On this edition of In Black America, producer/host John L. Hanson Jr. speaks with Spencer Haywood, NBA/ABA legend and Hall-of-Famer.
Haywood will always be remembered as the person who opened the door for underclassmen college basketball players to leave college early to enter the NBA, thereby creating the "Spencer Haywood rule."
Born in 1949, Haywood was the eighth of 10 children with a single mother in Silver City, Mississippi, a tiny town where the racial lines were starkly drawn and a future beyond the cotton fields was hard to imagine.
Taking the opportunity to leave the stifling conditions in the rural South, Haywood at age 15 went to Chicago and then to Detroit to live with his brother. In the Motor City, he led Pershing High School to the 1967 Michigan Class A championship, something a Detroit Public High School had not done in almost four decades.
He attended the University of Detroit and helped the U.S. Olympic team win a gold medal at the 1968 Summer Games in Mexico City. In 1969, after two years in college, he decided to try to enter the NBA draft, citing family financial hardship. The NBA, however, at the time prohibited players from entering the draft until four years after their high school graduation. Haywood then signed with the ABA's Denver Rockets, where he played one season, leading the league in scoring and rebounding as a rookie.

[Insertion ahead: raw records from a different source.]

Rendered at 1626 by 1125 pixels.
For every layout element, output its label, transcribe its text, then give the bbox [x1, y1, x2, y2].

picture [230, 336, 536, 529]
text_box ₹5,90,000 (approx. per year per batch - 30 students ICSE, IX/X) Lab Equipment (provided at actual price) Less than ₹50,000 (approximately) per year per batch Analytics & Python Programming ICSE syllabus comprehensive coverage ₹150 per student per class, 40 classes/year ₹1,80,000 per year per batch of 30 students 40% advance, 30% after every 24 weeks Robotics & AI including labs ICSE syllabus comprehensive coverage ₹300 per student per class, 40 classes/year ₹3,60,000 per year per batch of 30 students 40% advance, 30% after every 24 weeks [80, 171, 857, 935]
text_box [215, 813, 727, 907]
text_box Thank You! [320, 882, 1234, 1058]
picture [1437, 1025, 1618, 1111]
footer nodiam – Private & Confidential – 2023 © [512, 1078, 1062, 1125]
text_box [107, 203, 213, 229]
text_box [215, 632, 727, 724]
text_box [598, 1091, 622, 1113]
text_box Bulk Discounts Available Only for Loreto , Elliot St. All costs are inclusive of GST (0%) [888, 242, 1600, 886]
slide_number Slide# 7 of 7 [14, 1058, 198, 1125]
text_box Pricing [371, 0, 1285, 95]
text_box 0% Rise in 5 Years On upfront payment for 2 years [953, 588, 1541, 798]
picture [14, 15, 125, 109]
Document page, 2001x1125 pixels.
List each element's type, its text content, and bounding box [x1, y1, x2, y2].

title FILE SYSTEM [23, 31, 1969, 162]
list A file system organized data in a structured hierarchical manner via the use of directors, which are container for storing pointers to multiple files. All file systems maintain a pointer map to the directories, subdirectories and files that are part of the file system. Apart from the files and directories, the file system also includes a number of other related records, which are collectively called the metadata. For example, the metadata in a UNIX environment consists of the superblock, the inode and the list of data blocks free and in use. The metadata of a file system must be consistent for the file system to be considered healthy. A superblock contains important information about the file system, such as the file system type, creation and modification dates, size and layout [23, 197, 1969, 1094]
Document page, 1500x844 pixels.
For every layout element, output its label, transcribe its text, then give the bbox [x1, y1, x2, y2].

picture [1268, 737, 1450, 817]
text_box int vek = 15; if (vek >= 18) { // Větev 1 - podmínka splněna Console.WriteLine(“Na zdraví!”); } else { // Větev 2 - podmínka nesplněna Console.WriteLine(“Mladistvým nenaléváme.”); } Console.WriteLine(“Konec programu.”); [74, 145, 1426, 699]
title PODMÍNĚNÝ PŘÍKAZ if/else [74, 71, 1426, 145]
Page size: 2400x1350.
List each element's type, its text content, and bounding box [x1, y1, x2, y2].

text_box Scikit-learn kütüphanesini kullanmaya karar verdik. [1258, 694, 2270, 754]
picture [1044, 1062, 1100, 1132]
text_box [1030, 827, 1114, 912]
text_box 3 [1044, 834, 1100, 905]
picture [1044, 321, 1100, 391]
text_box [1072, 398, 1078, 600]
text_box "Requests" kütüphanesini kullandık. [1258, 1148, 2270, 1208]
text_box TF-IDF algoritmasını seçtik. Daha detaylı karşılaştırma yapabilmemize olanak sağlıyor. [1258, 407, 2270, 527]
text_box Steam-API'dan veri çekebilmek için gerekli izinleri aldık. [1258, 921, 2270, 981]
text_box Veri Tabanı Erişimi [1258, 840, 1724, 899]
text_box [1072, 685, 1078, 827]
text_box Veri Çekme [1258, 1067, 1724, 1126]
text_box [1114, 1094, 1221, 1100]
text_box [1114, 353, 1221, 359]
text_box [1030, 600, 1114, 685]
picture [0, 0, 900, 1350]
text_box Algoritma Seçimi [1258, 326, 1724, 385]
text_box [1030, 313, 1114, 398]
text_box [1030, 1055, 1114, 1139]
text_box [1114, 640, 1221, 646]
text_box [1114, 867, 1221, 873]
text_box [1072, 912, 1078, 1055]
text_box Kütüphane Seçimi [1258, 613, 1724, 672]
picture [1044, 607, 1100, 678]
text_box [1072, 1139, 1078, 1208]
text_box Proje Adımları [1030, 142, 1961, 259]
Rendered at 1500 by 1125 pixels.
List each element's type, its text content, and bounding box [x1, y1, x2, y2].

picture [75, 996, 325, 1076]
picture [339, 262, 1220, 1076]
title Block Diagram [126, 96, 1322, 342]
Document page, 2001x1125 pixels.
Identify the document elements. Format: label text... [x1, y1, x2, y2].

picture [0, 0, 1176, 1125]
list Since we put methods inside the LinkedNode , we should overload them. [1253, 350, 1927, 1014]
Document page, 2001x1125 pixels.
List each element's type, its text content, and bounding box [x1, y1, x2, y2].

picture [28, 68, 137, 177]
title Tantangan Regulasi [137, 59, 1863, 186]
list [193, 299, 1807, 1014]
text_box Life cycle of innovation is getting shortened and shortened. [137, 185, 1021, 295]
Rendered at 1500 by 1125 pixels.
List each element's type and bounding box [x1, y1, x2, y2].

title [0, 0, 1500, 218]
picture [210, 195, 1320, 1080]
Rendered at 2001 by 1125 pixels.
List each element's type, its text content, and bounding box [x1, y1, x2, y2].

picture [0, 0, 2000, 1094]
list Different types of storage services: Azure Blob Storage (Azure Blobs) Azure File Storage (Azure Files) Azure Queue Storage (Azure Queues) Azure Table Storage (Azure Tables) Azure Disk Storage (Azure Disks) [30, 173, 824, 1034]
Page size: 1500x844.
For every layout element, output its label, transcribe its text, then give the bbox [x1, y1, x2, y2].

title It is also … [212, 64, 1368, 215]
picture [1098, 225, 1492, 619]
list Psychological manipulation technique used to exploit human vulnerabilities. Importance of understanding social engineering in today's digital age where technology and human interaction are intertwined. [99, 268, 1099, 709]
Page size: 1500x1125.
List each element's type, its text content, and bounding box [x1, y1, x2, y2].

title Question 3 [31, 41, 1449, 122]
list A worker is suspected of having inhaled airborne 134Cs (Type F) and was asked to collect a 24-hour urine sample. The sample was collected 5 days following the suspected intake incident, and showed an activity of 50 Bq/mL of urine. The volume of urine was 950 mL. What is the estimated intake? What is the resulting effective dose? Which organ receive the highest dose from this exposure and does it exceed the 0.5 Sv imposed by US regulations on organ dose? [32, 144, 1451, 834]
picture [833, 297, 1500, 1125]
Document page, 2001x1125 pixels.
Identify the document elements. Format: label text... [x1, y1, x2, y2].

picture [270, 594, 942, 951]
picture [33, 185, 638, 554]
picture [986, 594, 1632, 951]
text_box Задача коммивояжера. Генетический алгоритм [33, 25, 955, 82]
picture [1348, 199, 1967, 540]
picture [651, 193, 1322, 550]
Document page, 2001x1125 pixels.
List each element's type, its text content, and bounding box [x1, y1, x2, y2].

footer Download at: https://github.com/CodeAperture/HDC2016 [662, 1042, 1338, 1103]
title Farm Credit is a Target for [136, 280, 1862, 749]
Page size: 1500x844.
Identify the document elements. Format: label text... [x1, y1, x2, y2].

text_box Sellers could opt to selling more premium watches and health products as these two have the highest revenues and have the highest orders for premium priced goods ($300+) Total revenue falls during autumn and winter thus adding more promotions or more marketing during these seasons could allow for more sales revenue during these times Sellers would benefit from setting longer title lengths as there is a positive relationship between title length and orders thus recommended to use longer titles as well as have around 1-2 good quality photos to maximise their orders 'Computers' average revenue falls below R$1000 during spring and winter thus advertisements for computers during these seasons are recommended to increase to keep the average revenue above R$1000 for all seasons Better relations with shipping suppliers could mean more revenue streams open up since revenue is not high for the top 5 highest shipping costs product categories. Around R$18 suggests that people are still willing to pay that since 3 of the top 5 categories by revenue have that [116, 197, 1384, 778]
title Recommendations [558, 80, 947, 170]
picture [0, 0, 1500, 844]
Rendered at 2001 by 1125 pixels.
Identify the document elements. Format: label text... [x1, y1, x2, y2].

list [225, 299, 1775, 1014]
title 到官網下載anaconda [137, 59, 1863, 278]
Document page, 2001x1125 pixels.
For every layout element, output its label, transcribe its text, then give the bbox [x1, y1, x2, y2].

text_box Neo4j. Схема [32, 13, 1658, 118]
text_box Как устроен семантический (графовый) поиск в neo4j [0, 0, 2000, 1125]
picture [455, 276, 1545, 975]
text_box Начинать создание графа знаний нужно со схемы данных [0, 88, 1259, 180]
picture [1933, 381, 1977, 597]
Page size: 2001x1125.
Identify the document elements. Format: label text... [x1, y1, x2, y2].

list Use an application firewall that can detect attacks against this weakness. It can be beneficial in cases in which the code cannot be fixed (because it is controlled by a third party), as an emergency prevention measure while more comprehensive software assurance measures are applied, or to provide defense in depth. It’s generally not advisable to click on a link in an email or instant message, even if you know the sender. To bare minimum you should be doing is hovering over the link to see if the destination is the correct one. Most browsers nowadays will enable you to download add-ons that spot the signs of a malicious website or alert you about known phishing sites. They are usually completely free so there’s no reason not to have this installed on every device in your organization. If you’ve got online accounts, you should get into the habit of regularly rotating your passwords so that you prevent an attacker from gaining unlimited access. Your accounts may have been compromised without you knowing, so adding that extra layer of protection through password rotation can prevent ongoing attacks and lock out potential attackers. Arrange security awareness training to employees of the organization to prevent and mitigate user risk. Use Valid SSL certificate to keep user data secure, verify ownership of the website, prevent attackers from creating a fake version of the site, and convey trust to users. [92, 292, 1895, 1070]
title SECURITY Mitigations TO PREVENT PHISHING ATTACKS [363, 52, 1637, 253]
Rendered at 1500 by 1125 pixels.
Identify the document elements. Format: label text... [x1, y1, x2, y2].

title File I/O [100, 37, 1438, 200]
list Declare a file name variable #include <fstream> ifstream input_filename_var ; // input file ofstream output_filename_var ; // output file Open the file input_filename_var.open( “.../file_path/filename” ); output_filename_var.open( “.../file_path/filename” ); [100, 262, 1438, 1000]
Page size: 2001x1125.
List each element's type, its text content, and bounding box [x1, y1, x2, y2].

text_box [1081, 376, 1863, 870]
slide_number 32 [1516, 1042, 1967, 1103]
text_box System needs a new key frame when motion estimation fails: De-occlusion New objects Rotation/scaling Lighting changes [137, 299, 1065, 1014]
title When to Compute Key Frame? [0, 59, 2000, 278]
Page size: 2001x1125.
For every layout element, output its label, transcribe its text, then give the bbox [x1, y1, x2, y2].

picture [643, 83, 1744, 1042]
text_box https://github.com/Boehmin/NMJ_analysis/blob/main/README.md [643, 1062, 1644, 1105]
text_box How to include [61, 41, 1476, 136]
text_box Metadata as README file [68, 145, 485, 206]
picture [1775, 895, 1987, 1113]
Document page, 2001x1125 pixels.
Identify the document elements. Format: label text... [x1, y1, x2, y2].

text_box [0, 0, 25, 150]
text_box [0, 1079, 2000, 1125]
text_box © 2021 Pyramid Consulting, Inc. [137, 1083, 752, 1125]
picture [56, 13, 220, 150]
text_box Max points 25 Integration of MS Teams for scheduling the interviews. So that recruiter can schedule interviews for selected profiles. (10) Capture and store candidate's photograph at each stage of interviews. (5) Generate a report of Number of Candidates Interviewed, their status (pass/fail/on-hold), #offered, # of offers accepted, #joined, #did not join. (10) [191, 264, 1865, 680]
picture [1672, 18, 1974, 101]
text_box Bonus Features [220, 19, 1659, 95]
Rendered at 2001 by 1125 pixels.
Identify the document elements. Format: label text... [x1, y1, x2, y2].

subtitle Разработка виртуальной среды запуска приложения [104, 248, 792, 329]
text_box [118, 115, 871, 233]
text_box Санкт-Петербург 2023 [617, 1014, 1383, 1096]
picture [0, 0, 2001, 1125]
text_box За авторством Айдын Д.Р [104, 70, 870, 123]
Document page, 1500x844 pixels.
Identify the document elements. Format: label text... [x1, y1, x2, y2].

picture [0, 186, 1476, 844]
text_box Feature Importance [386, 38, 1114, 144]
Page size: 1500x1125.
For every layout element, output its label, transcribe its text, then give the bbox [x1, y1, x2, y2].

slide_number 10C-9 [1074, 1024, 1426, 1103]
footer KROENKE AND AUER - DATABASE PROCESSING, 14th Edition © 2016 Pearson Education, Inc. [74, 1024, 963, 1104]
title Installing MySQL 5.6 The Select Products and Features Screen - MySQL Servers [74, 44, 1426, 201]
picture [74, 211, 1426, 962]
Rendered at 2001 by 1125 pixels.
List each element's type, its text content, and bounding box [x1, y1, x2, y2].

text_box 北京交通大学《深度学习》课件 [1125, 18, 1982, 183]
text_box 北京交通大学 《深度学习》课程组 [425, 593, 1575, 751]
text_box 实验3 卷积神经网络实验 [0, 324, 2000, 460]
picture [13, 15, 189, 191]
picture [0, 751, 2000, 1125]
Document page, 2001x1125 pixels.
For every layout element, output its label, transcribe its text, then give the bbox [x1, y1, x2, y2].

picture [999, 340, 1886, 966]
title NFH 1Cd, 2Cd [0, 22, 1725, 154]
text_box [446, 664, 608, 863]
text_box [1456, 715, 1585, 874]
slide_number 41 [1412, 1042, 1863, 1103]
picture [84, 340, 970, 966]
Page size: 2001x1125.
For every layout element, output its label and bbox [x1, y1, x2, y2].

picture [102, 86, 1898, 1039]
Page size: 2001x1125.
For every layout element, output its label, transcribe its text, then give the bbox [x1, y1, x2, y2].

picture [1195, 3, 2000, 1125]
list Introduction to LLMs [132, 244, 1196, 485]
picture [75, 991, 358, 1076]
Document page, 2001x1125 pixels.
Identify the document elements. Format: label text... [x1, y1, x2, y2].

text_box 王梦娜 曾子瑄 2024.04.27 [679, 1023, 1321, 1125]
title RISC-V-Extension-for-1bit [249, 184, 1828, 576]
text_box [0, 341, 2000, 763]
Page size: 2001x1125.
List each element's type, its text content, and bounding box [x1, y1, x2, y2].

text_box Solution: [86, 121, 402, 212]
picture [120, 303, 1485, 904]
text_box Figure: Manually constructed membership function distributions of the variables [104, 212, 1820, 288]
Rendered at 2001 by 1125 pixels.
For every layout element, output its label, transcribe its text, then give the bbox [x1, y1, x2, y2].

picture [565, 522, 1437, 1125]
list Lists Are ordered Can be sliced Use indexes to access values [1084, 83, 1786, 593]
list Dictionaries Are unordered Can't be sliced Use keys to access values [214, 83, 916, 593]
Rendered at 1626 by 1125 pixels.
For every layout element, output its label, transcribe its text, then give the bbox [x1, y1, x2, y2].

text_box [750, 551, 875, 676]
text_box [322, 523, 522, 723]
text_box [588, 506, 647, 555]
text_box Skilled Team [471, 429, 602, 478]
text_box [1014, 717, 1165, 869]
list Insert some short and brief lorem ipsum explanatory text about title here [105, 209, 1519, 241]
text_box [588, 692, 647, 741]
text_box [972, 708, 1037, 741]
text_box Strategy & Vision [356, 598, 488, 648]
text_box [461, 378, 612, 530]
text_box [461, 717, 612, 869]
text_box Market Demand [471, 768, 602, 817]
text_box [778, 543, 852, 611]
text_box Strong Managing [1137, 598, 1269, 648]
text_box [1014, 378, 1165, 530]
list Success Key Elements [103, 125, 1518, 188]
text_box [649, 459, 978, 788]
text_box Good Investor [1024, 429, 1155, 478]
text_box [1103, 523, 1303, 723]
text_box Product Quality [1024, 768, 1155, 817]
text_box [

Since he now had a professional season under his belt, he decided to challenge the NBA rule once again and signed with the Seattle Supersonics in 1969. Commissioner Walter Kennedy, however, prohibited him from playing any games with the Sonics. Haywood challenged the league all the way to the U.S. Supreme Court and won.
On September 11, 2015, Haywood was inducted into the Naismith Memorial Basketball Hall of Fame.